Piłkarska reprezentacja Irlandii uległa w ostatnim meczu grupowym Włochom 0:2 i pożegnała się z mistrzostwami Europy. Gracze z Zielonej Wyspy nie zdobyli ani jednego punktu. Lokalna prasa skupia się jednak na pozytywnych stronach udziału swojej drużyny w turnieju. "Trener Giovanni Trapattoni, ojciec chrzestny irlandzkiego futbolu, przekonał się ile prawdy niesie w sobie stare porzekadło. Kiedy bogowie nie są po twojej stronie, nic nie możesz na to poradzić" - podsumowała gazeta "The Irish Times".

"W ostatnim występie na Euro 2012 Irlandia zaprezentowała się elegancko, pokazała sporo dobrej gry. Odzyskaliśmy część dumy po dwóch pierwszych spotkaniach z Chorwacją 1:3 i z Hiszpanią 0:4. Ale gdy było po wszystkim, to Włosi mieli o dwa gole więcej i to oni cieszyli się z awansu, a nasi piłkarze mogli tylko podejść do kibiców i im podziękować" - możemy przeczytać w "The Irish Times".

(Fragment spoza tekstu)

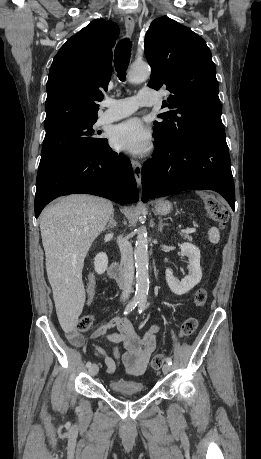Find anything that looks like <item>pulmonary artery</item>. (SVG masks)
Listing matches in <instances>:
<instances>
[{"label":"pulmonary artery","instance_id":"pulmonary-artery-1","mask_svg":"<svg viewBox=\"0 0 261 459\" xmlns=\"http://www.w3.org/2000/svg\"><path fill=\"white\" fill-rule=\"evenodd\" d=\"M155 103V93L150 88H142L136 96L123 99H107L103 102L105 112L100 117L101 123H111L133 114L140 106Z\"/></svg>","mask_w":261,"mask_h":459}]
</instances>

"Wypadliśmy, ale nie z hukiem" - wtóruje "The Irish Examiner". "W dniu, w którym Damien Duff zagrał swój setny mecz dla reprezentacji, nasza gra była nieporównywalnie lepsza od tej z poprzednich spotkań tych rozgrywek. Ale nawet to nie wystarczyło, żeby nie wyjechać z Polski z zerowym dorobkiem punktowym. Straciliśmy dziewięć goli, a strzeliliśmy tylko jednego - to wyrównanie rekordu najgorszej drużyny w historii mistrzostw Europy" - zauważył dziennik.

"Brutalny koniec Irlandii na Euro 2012" - zatytułował z kolei jeden z artykułów "The Irish Independent", który uważa, że w irlandzkim futbolu rozpocznie się teraz nowa era. "To prawdopodobnie koniec złotego pokolenia z mundialu przed dziesięcioma laty. Wielu zawodników sprawia wrażenie tak załamanych, że nie będą mogli grać dla reprezentacji. Sami mówią otwarcie - ze łzami w oczach - że nie wiedzą, co mają dalej robić" - poinformowała gazeta.

Z grupy C mistrzostw Europy z pierwszego miejsca awansowała Hiszpania, a z drugiego Włosi. Trzecia była Chorwacja, a Irlandczycy zamknęli tabelę.